After returning from a brief Reno honeymoon, Richard and Ginny moved into a two-room attic apartment with a shared kitchen at 1565 Washington Street, above Chinatown on the slope of Nob Hill right on the corner across from the cable car barn. There was a small struggling theater downstairs, no more than ten or twenty seats. Performances competed with the continuous grinding noise of the cable under the street outside. Late at night, when the Powell–Mason Line shut down for a few hours, Richard and Ginny were startled awake by the sudden silence.
The newlyweds were quite happy in their new apartment, in spite of various inconveniences. The bathroom was off the hall. When it rained, the roof leaked by the door. Love always helps in
such circumstances. Ron Loewinsohn remembered how Ginny and Dick “just fell madly in love.” He also observed that Ginny was “madly in love with [Brautigan's] work,” an asset for an aspiring young writer. Ginny typed his manuscripts, edited his copy, organized his business affairs, encouraged him to keep in touch with editors and publishers. She also paid the rent.
Wanting to do his share, Brautigan came up with an amusing contribution to the family's monthly expense needs. He organized a rent party. Such affairs had been commonplace in New York's Harlem and Greenwich Village during the twenties, when a hot piano player and a bathtub full of rotgut booze provided the come-on. Richard had no live entertainment to offer and invented an ingenious promotional device. He posted handbills all over North Beach advertising the event as a fund-raiser to buy the host a gorilla suit.
Kenn Davis remembered Brautigan's rent party on Washington Street with much amusement. “And we actually had total strangers. Total strangers! Like tourists wandered in and said, ‘Where's the guy that wants to buy the gorilla suit?' And here are these guys from like Tuscaloosa or Tampa or San Jose. And Dick was, ‘Well, I've always wanted to wear a gorilla suit. Don't you think I'd look great in a gorilla suit?'”
Richard Brautigan wasn't unemployed yet, but his paycheck remained marginal at best. In mid-July he made another trip to the Irwin Memorial Blood Bank. He had quit work as a bike messenger and had a new part-time job “folding pieces of green paper” at an office on Clay Street, down from the Federal Reserve Bank. Brautigan described this experience in Part 3 of “A Couple Novels,” an unpublished story from the sixties that survives only in fragments. He had no idea what the green paper was for or why he was folding it. “Nobody ever told me and I never asked.”

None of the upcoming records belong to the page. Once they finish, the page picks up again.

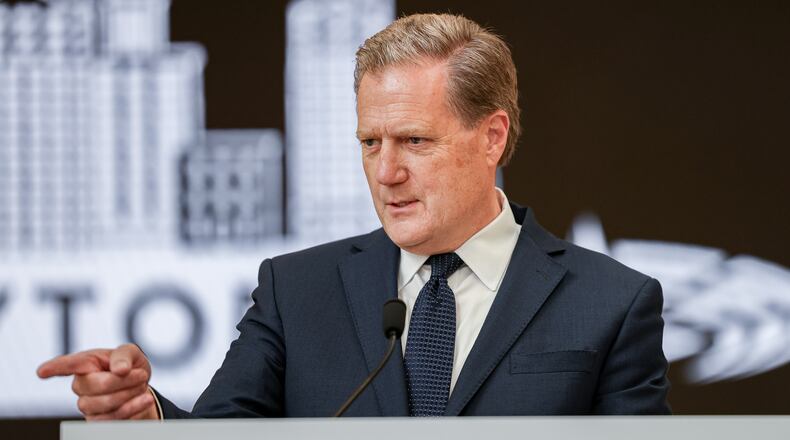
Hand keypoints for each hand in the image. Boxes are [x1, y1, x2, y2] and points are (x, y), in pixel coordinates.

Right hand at [37, 343, 158, 419]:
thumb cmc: (130, 366)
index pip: (66, 365)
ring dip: (130, 394)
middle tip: (141, 374)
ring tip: (142, 385)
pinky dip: (133, 408)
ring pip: (104, 404)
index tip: (42, 371)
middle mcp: (80, 385)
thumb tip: (119, 369)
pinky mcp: (96, 421)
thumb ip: (124, 355)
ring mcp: (86, 405)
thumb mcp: (131, 353)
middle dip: (124, 380)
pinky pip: (112, 419)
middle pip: (96, 385)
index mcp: (85, 363)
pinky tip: (144, 399)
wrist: (141, 387)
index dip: (54, 368)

Part-time employment allowed ample time for writing and provided the luxury of leisure. Richard Brautigan loved to wander the city and people-watch. “He did a lot of hanging out,” Ron Loewinsohn said. “He walked a great deal, all around the Financial District, Chinatown, North Beach, that whole area in San Francisco. I don't know that he ever took notes so much, but certainly he was taking mental notes. He would hang out in bookstores, not just City Lights, but any bookstore. He would hang out in parks, sit on a park bench and watch people go along.”